== PROVIDED MATERIAL

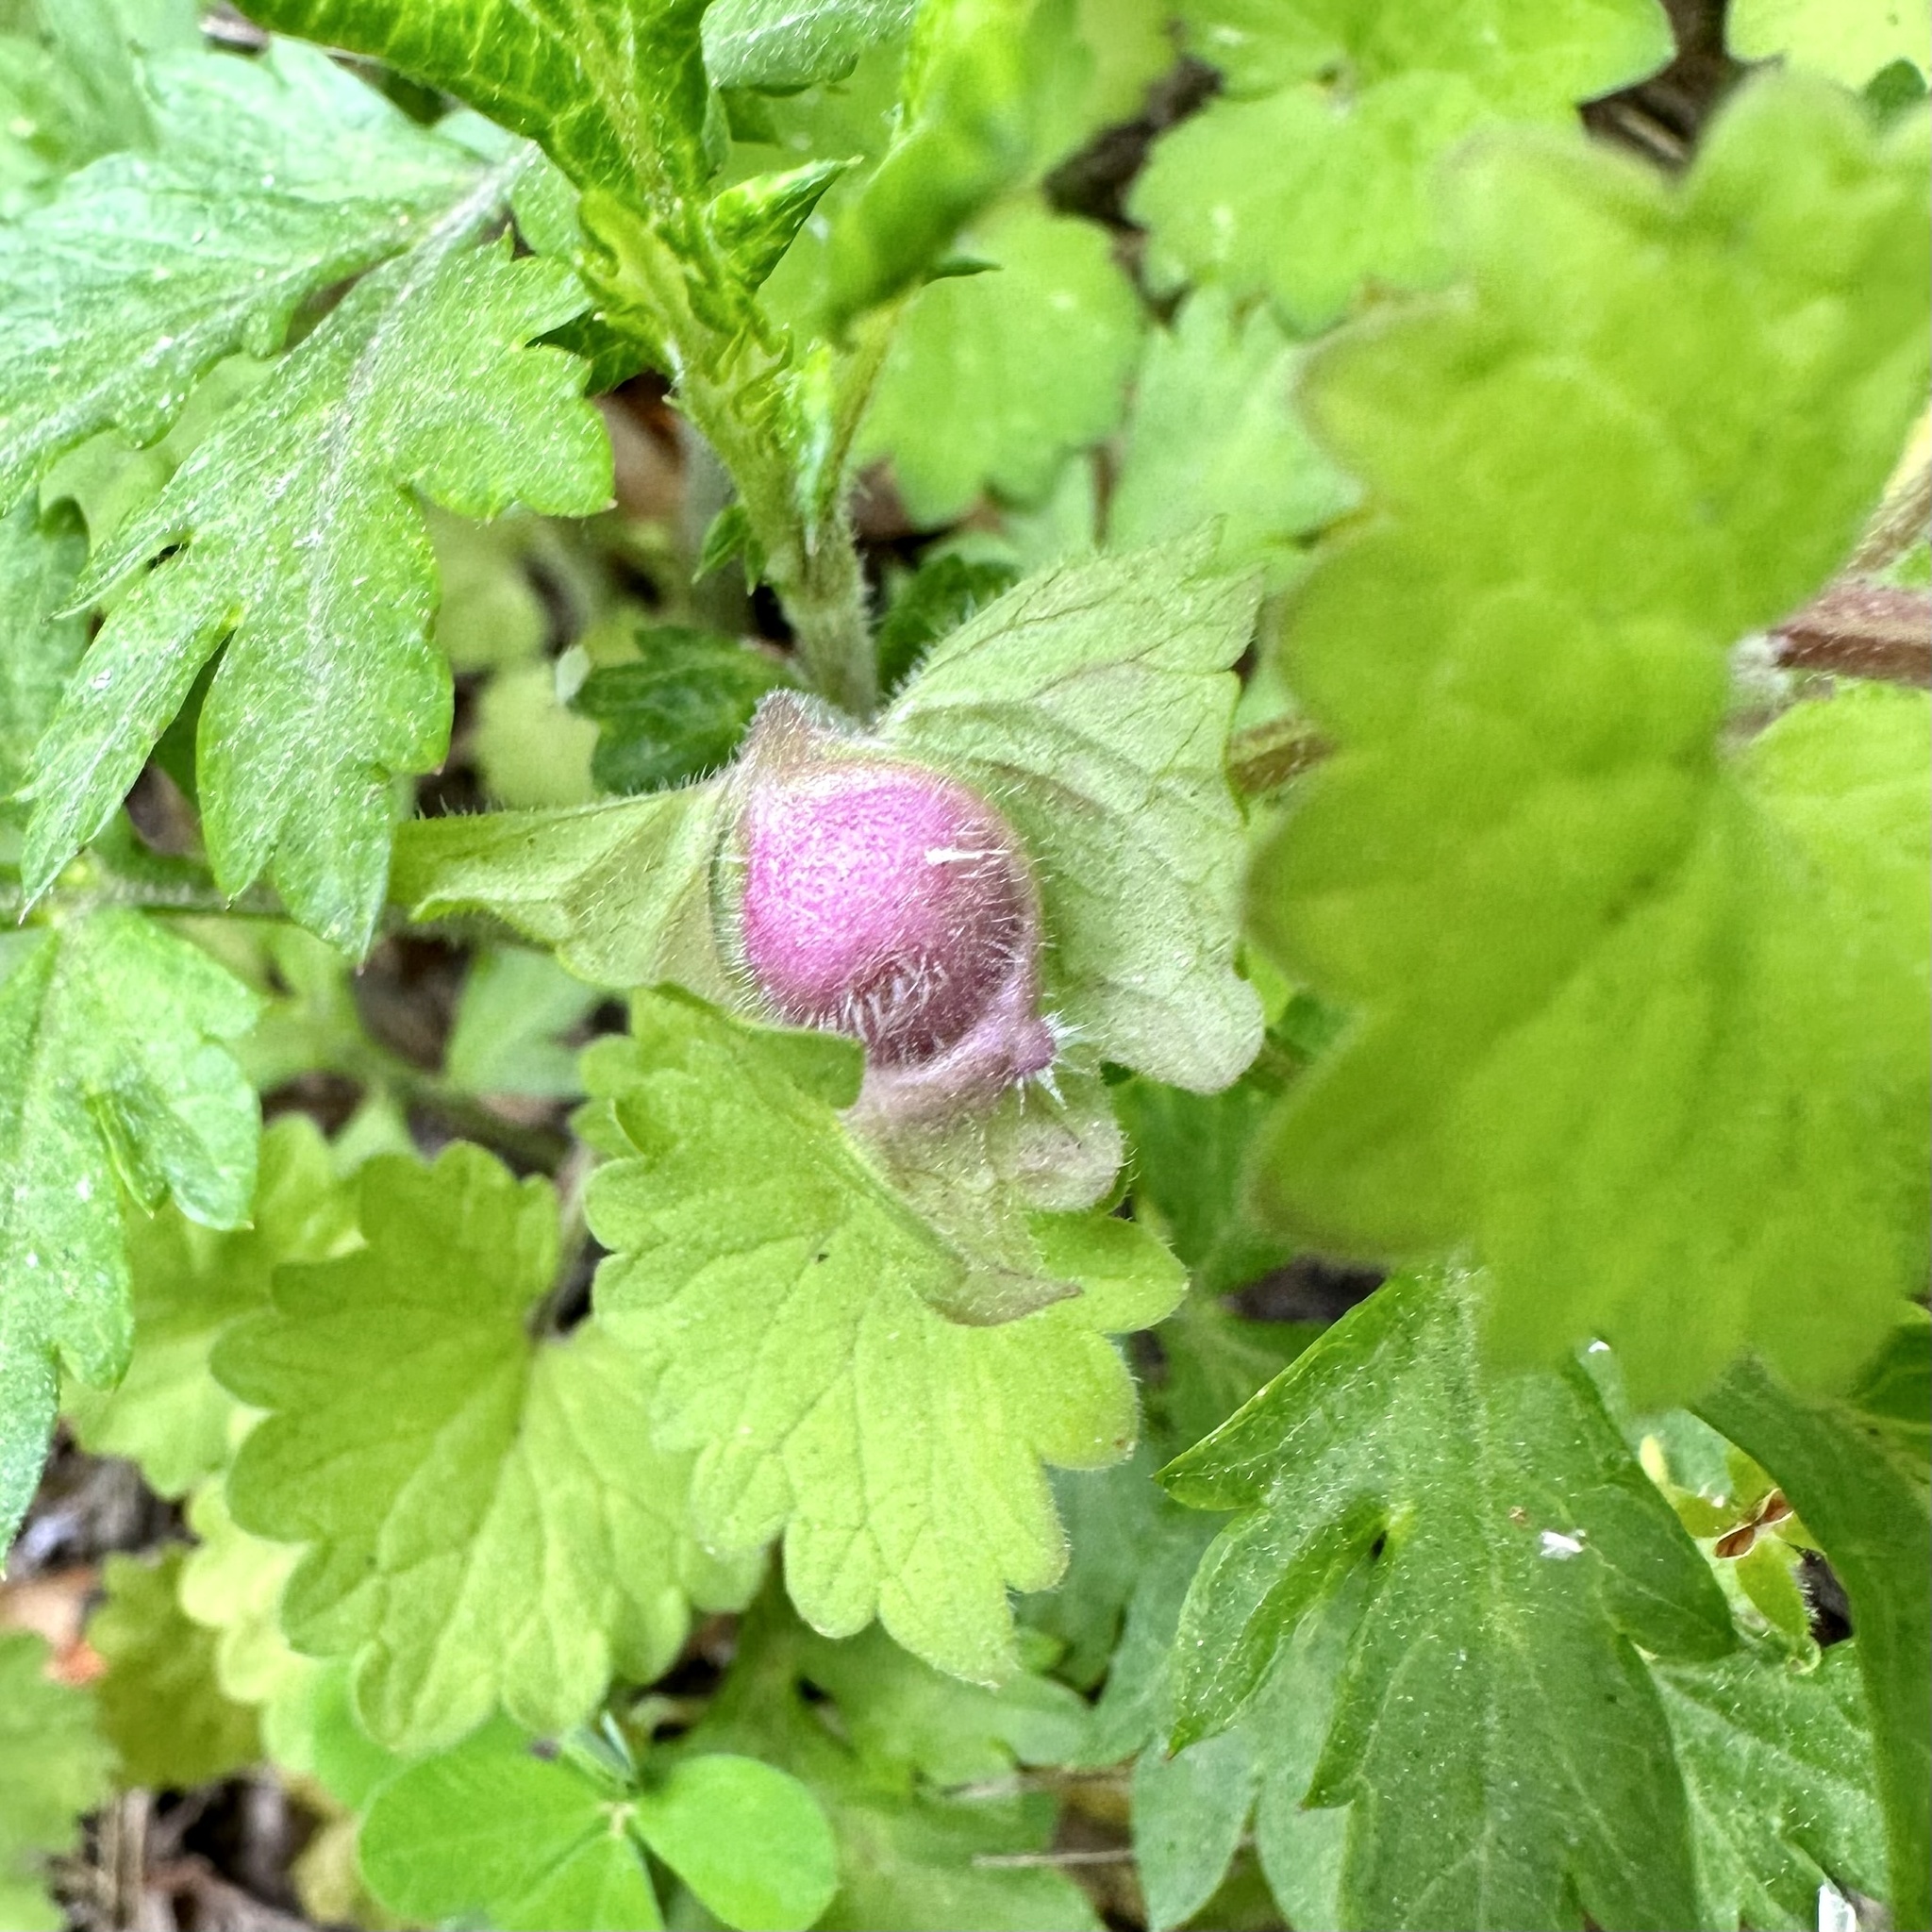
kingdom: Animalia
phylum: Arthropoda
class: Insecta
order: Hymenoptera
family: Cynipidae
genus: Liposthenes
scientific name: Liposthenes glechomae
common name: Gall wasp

====

Set down every line of the material above word for word, leaving out the pictures.

## EXERCISE SOLUTION
kingdom: Animalia
phylum: Arthropoda
class: Insecta
order: Hymenoptera
family: Cynipidae
genus: Liposthenes
scientific name: Liposthenes glechomae
common name: Gall wasp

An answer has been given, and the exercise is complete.